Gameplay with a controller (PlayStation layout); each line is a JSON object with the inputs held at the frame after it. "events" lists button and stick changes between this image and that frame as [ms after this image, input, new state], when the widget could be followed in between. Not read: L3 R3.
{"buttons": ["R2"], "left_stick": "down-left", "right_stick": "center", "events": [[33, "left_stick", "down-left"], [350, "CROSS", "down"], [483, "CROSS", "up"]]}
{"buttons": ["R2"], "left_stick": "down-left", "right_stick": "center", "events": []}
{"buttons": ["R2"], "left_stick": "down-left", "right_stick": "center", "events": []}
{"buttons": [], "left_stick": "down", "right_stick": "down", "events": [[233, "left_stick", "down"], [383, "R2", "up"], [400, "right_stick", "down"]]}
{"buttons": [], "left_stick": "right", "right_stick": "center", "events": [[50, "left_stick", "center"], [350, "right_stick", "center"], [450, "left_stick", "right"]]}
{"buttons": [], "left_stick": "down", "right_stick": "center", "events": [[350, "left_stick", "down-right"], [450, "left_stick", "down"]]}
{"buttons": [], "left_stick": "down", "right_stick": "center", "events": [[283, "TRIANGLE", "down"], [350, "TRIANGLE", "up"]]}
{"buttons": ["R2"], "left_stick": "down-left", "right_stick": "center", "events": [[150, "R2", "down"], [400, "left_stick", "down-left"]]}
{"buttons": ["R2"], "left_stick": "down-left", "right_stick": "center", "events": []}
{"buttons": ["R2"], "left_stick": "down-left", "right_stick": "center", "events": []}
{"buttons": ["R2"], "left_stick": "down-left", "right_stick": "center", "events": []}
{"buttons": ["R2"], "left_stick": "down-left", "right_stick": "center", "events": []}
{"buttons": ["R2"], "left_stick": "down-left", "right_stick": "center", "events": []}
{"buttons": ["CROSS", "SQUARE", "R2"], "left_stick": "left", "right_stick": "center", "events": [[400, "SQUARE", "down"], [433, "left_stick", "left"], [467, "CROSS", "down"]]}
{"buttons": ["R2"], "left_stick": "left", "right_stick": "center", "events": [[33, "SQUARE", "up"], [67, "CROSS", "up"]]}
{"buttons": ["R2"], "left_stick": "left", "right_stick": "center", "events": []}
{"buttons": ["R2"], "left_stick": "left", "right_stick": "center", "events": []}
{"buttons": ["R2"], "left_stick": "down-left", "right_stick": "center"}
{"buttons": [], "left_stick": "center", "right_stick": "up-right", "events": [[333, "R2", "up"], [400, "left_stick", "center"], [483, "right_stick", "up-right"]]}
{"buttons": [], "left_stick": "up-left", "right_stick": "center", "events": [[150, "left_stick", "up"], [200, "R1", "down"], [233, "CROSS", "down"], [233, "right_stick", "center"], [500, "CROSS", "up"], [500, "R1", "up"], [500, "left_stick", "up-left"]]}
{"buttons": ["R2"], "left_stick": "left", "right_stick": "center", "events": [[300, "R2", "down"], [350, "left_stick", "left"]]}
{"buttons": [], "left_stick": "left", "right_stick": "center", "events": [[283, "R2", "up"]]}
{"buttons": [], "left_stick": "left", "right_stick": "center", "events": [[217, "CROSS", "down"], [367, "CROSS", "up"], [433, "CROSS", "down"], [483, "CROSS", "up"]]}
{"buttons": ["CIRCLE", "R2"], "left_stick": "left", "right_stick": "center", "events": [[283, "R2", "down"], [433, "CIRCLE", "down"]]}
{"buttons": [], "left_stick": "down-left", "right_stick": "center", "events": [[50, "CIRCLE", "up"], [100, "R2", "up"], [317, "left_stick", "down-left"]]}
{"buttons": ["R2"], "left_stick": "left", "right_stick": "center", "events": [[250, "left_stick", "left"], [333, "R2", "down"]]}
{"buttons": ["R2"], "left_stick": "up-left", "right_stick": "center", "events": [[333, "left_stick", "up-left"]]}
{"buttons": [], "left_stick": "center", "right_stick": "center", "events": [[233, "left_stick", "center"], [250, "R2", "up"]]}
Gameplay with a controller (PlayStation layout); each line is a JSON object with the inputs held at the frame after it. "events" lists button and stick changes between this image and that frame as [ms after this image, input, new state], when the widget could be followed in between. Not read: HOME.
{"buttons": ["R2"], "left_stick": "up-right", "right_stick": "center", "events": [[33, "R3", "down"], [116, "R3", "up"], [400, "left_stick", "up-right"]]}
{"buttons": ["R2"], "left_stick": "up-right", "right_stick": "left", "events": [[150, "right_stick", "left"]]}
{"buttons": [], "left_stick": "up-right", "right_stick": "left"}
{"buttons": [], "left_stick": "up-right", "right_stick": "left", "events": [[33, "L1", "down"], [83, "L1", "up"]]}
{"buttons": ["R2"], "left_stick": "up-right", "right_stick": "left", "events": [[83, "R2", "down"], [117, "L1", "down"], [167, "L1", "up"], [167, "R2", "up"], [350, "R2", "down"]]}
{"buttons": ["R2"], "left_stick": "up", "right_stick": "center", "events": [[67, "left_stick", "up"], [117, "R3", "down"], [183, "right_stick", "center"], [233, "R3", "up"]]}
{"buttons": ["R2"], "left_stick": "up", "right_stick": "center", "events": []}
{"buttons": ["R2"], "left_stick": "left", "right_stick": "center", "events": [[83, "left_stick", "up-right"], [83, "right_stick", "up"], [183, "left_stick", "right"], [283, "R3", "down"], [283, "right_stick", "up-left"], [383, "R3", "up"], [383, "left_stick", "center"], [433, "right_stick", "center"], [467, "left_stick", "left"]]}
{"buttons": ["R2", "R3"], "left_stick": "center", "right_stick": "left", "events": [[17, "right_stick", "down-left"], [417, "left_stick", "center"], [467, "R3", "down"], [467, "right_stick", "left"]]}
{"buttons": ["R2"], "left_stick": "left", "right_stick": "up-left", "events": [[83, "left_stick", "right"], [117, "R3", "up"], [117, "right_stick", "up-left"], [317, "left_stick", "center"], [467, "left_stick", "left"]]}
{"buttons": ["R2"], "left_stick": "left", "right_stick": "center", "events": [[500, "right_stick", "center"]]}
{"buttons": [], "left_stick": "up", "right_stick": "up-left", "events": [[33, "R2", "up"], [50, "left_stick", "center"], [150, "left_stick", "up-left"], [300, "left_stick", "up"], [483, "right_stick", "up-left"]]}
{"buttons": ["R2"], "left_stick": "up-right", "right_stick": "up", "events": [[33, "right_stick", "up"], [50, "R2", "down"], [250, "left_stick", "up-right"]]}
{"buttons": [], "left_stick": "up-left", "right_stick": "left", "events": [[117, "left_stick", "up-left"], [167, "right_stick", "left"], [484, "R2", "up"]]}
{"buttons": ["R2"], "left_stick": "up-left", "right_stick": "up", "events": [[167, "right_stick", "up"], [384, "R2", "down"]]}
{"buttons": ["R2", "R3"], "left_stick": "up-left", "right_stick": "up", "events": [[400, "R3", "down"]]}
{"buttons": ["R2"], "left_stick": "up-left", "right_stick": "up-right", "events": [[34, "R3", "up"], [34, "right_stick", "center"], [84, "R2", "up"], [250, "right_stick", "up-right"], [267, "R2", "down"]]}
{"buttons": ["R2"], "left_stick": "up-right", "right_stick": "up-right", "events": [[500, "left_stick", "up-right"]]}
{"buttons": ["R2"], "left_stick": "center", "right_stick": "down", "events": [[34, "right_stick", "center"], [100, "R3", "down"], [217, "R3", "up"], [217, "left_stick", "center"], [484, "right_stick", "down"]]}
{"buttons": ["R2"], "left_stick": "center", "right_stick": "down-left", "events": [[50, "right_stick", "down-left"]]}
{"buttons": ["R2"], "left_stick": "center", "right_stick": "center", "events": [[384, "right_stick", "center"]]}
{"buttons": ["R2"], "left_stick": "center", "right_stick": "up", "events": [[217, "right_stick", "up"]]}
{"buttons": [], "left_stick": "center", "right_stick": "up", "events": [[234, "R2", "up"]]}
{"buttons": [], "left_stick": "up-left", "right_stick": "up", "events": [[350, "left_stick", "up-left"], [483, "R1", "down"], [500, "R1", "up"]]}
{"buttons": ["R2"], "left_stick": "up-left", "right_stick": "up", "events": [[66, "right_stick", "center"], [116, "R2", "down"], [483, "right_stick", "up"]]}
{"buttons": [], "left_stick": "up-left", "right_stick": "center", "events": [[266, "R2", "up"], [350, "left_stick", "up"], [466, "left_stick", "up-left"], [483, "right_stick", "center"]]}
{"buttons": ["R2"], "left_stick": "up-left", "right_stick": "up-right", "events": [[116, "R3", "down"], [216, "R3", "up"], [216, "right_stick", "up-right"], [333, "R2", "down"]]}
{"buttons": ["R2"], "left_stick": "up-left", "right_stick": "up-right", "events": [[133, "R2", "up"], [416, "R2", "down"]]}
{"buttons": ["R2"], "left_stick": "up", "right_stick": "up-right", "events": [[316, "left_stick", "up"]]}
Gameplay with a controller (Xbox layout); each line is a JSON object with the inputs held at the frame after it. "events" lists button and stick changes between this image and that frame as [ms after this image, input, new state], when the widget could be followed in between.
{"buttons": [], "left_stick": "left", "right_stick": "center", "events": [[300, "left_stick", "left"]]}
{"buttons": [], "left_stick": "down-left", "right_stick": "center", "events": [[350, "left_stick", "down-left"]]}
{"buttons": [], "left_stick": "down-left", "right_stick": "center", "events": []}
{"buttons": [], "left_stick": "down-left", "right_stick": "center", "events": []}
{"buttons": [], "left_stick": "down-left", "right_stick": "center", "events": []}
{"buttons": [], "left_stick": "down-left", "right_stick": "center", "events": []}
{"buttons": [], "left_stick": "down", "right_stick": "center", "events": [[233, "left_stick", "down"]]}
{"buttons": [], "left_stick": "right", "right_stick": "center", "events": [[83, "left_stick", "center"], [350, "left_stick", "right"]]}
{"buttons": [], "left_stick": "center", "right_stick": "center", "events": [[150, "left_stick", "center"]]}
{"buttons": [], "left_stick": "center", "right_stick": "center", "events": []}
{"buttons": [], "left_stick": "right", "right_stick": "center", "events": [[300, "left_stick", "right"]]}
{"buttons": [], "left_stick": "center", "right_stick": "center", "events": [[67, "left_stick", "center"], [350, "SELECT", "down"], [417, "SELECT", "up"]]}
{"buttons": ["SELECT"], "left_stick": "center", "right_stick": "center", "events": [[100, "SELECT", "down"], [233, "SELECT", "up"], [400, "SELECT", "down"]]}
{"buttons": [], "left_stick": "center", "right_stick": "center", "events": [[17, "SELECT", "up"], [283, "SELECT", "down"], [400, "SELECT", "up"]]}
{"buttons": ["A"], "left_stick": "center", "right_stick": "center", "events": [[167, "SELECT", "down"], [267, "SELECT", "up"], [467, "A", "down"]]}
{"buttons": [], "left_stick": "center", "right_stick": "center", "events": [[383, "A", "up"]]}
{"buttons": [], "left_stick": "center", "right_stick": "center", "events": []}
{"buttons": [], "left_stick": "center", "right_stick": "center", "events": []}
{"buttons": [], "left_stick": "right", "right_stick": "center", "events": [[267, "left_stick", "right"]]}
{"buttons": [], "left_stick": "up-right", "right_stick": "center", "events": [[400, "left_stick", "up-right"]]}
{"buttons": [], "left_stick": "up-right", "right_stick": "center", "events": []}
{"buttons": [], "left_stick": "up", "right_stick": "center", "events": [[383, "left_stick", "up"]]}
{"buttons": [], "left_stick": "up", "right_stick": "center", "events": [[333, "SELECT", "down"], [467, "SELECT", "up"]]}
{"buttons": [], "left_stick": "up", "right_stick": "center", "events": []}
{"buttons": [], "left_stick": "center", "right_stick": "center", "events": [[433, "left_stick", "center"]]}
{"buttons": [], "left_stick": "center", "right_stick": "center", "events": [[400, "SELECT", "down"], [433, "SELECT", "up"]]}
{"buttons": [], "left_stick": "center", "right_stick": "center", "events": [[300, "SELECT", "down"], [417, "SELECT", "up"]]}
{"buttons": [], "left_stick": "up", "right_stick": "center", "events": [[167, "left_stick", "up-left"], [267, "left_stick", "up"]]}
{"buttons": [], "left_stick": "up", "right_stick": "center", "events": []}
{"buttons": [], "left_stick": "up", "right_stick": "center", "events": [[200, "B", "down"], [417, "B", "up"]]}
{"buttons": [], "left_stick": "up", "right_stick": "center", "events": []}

Work required: Return, from the material above, each line holding the string "widget".

Output below:
Gameplay with a controller (PlayStation layout); each line is a JSON object with the inputs held at the frame after it. "events" lists button and stick changes between this image and that frame as [ms after this image, input, new state], when the widget could be followed in between. Not read: L3 R3.
Gameplay with a controller (PlayStation layout); each line is a JSON object with the inputs held at the frame after it. "events" lists button and stick changes between this image and that frame as [ms after this image, input, new state], when the widget could be followed in between. Not read: HOME.
Gameplay with a controller (Xbox layout); each line is a JSON object with the inputs held at the frame after it. "events" lists button and stick changes between this image and that frame as [ms after this image, input, new state], when the widget could be followed in between.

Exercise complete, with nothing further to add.